The parents told Brosowski that every time the boy went out, he would not come home. He would hang out with “bad kids,” so they thought by locking him at home, they were helping.
“What a complex situation. That boy now lives with us with his parents’ blessing. They actually support him. They send him money every month as a way to show him they care about him, and we take him home every now and then for supervised visits,” Brosowski says. “Everything we do is never black and white, well rarely.”
The Blue Dragon Family
Sitting in the dining hall at Blue Dragon is quite the experience. Kids run past, pushing and shoving, screaming and laughing, boisterous but happy. They come and swap jokes with Brosowski in Vietnamese, and he asks them all how they are doing. He is like a favorite uncle that always makes the time to chat, except most people are not an uncle to 100 kids at a time. “I don’t even know everyone’s name anymore,” he says, almost admonishing himself.

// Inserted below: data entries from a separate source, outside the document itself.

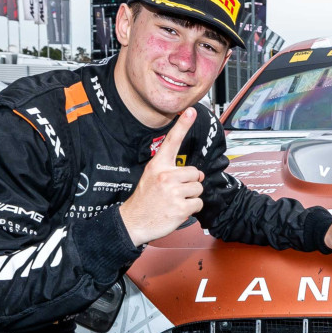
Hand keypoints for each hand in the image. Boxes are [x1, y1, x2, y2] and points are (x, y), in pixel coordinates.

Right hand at [119, 109, 204, 245]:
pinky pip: (198, 203)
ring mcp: (173, 192)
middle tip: (174, 192)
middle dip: (190, 183)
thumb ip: (172, 171)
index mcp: (158, 166)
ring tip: (174, 201)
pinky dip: (191, 209)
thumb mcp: (151, 177)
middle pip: (195, 173)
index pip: (172, 141)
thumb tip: (198, 174)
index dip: (183, 124)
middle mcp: (166, 176)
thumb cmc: (144, 200)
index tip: (191, 110)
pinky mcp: (180, 208)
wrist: (133, 222)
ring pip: (198, 188)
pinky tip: (176, 210)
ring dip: (190, 197)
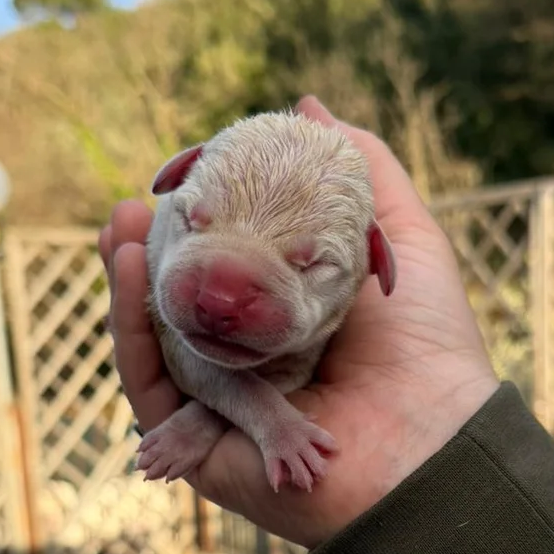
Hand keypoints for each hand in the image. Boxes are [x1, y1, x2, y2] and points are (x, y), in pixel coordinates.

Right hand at [99, 96, 499, 550]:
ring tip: (120, 224)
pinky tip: (127, 267)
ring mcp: (217, 407)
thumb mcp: (403, 242)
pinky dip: (127, 326)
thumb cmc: (429, 349)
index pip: (222, 274)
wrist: (432, 442)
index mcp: (285, 327)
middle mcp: (246, 367)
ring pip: (151, 341)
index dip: (194, 229)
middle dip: (147, 253)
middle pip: (176, 307)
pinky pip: (146, 384)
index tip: (179, 182)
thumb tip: (309, 106)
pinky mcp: (196, 446)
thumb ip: (364, 172)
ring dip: (124, 281)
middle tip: (134, 204)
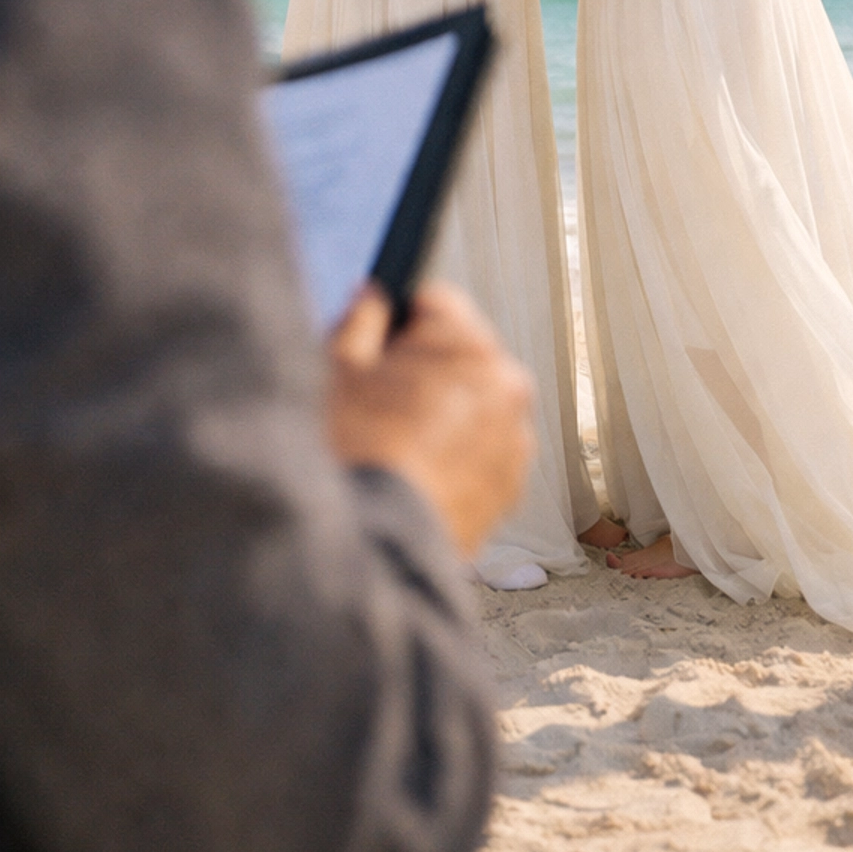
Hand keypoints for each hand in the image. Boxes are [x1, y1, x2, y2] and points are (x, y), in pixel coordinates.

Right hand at [328, 283, 534, 558]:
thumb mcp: (337, 368)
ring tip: (393, 449)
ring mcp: (514, 442)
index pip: (437, 302)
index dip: (398, 321)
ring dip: (442, 415)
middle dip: (423, 370)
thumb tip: (374, 298)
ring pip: (471, 405)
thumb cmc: (352, 455)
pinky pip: (480, 453)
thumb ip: (361, 319)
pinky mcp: (510, 490)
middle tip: (376, 405)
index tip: (376, 345)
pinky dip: (454, 458)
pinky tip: (412, 477)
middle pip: (460, 355)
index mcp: (470, 345)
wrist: (371, 553)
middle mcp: (507, 387)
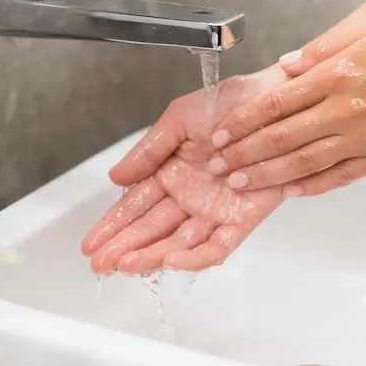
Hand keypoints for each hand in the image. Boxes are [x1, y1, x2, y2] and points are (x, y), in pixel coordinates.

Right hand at [81, 68, 287, 274]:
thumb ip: (149, 150)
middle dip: (123, 247)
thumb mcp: (179, 119)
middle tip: (99, 263)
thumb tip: (116, 176)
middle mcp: (190, 196)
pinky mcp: (241, 220)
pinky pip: (216, 246)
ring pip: (177, 242)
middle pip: (151, 229)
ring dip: (150, 255)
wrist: (275, 102)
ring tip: (124, 264)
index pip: (135, 205)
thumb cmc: (232, 104)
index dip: (112, 225)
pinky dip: (194, 257)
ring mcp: (214, 210)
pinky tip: (169, 260)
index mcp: (171, 173)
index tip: (91, 242)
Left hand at [206, 20, 365, 195]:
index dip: (244, 122)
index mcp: (338, 76)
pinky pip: (339, 177)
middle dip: (243, 154)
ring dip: (267, 175)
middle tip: (217, 166)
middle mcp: (345, 111)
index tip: (221, 133)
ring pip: (304, 162)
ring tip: (240, 183)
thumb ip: (323, 50)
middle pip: (281, 138)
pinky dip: (311, 186)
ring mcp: (364, 139)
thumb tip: (286, 65)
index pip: (276, 104)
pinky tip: (290, 191)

Lunch at the foundation is Brosowski’s favorite time of the day, as it gives him time to unwind a little and hang out with the kids he has devoted most of his adult life to helping. It is here that you are struck by how Blue Dragon resembles something of a family, albeit a large and unruly one. The staff talk about “our kids” or “Blue Dragon kids,” perhaps not even realizing quite how paternal they sound. People stay in touch long after the foundation has helped them. “You don’t just leave!” Brosowski says. “Coming up to Tet, we will have a lot of the old kids coming back just to drop in.”
Its longevity and many successes mean that Blue Dragon comes under the spotlight more than most NGOs in Vietnam, and Brosowski as one might imagine has been widely recognized for his work. He was even made a member of the Order of Australia in 2012 to honor him for his work helping children.
Questioned about this he says the awards are nice, yet he doesn’t seem fully comfortable with them. “I find them ethically challenging, because the awards are very often for me. If my staff all walked out the door I couldn’t do a thing. I have never even been to China,” he says. “I just take the credit, right. So they are a little bit uncomfortable. ”
Brosowski’s modesty makes sense. Blue Dragon is not around to get pats on the back or pick up baubles, but to help end human trafficking and give the children on Vietnam’s streets a better chance in life, and they are succeeding.
Whether it is housing a child far from home, helping a kid to learn karate, acrobatics or to sing, or simply letting these kids from the wrong sides of the tracks know that there are people around that love them, what Blue Dragon does really works–from the bottom right through to the very top.
It is an organization that really does show that humanity has a chance of making a better world for itself and its future.